'''
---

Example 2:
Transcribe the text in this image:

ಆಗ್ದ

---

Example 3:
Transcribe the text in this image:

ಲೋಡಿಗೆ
'''
'''
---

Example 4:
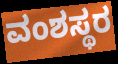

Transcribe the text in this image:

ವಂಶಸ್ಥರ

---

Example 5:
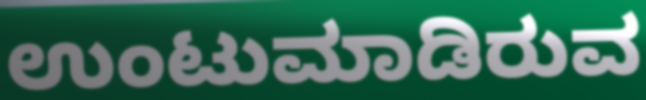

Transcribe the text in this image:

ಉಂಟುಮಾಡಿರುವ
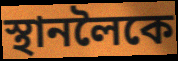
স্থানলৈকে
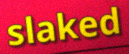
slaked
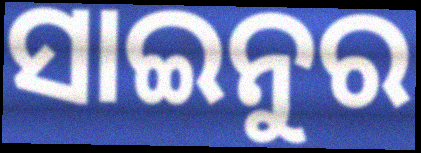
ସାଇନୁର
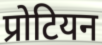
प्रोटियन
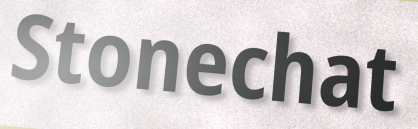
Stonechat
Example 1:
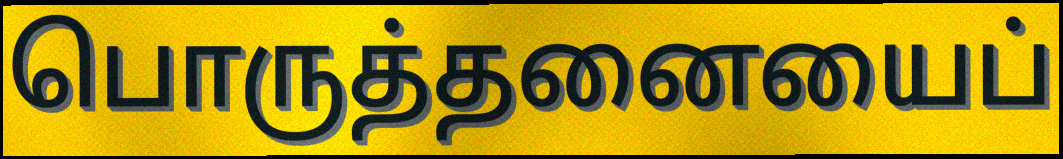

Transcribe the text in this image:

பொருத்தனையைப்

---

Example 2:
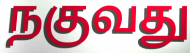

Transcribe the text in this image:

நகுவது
'''
→ INSTRUCTIONS FOR THE TASK: Return a copy of each line in the entries that carries the string "Example".

→ ANSWER TO THE EXERCISE:
Example 2:
Example 3:
Example 4:
Example 5:
Example 1:
Example 2:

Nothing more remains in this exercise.